Since 2008, the veil has lifted, revealing not only a beautiful country, but also a weaving tradition with a growing fan base of art connoisseurs across the world. The 1995 exhibit “Lao Textiles Revisited” at New York City’s Museum at the Fashion Institute of Technology introduced Americans to the complexity and crafts[wo]manship involved in the weaving of these exquisite textiles.
In this exhibition, DARA Artisans is proud to feature some of the finest in Lao silk textiles and handicrafts. All of the textiles are handwoven or hand-embroidered and reflect the highest standard in artisan excellence. The structure of the weave and the visual appearance of the fibers collectively reflect the superior quality of these textiles. Each textile features individual yarns and varying patterns woven with intricate cohesion. We hope the collection conveys a deep understanding and appreciation for these incredibly talented weavers.
Our exhibition comes at a crucial time for Lao weavers, who now find themselves competing against the large-scale quantities of polyester print fabric that China exports into Laos. The polyester fabrics mimic the colors and patterns of traditional handwoven silk skirt material, but they cost a tenth of the price. It is difficult for Lao textile galleries and weavers to compete. Here at DARA Artisans, we want to support the tradition of handwoven Lao textiles and preserve it from the impact of commercialization.

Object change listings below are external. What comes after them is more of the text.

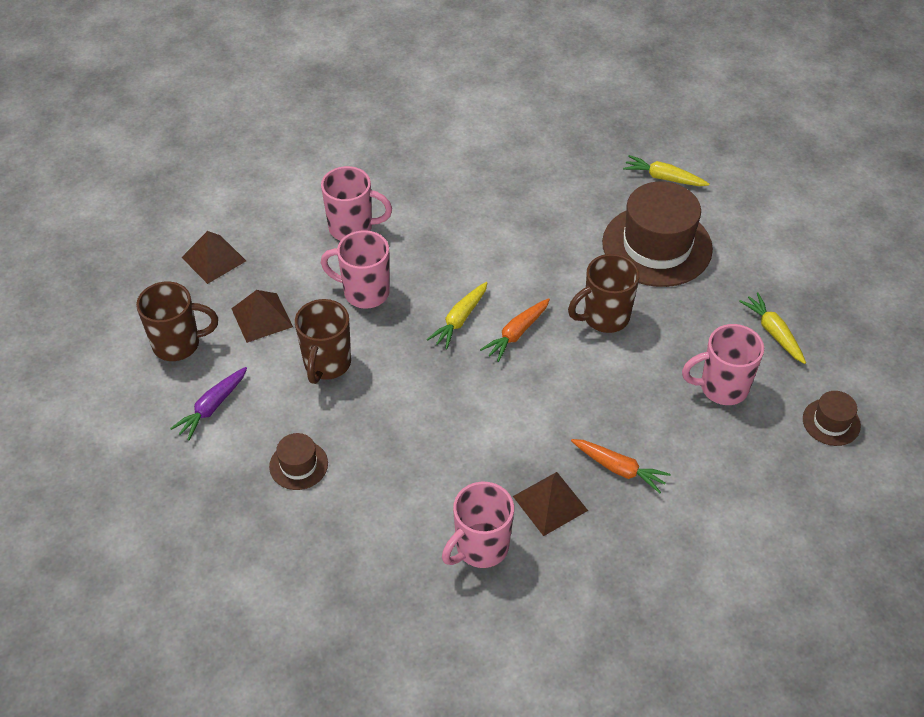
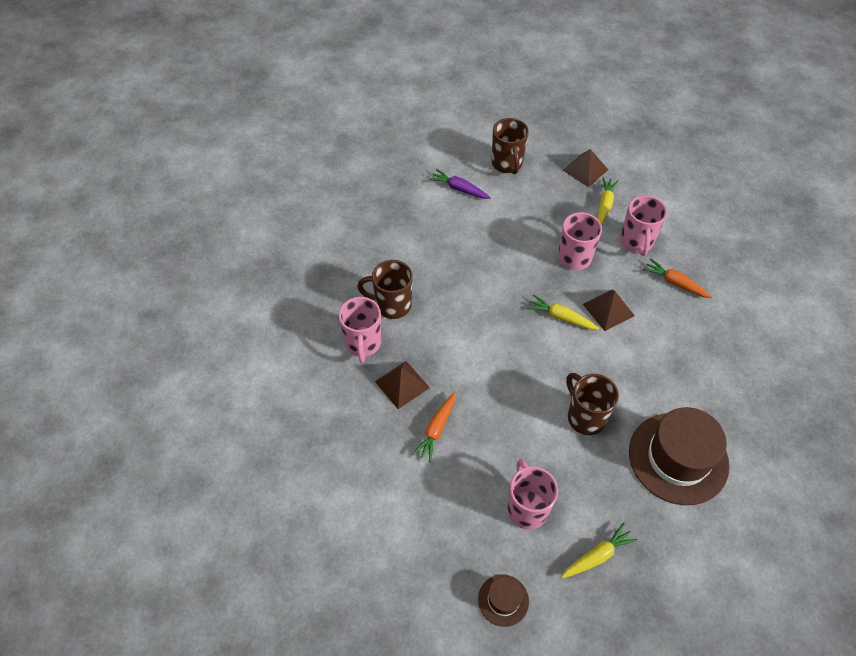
camera: 85 degrees right, 5 degrees up
(262, 317) = (538, 202): brown pyramid -> brown pyramid (608, 310)
(298, 465) = (419, 238): brown hat -> none
(327, 364) = (504, 243): brown mug -> brown mug (392, 305)
(480, 548) = (363, 344): pink mug -> pink mug turned 135 degrees counterclockwise
(516, 334) = (555, 355): orange carrot -> orange carrot (675, 283)
(663, 178) = (768, 465): yellow carrot -> yellow carrot (604, 205)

As Ellison Banks Findly writes in her recently published Spirits in the Loom: Religion and Design in Lao-Tai Textiles, “Weaving connects Lao-Tai people through time and in community. As an art, there is none that is as central, and so fully shared among the people, as the woven textile. The exquisite and complex motifs of the textiles have been around for at least a thousand years, and their power and longevity contribute substantially to the generation of meaning through culture.”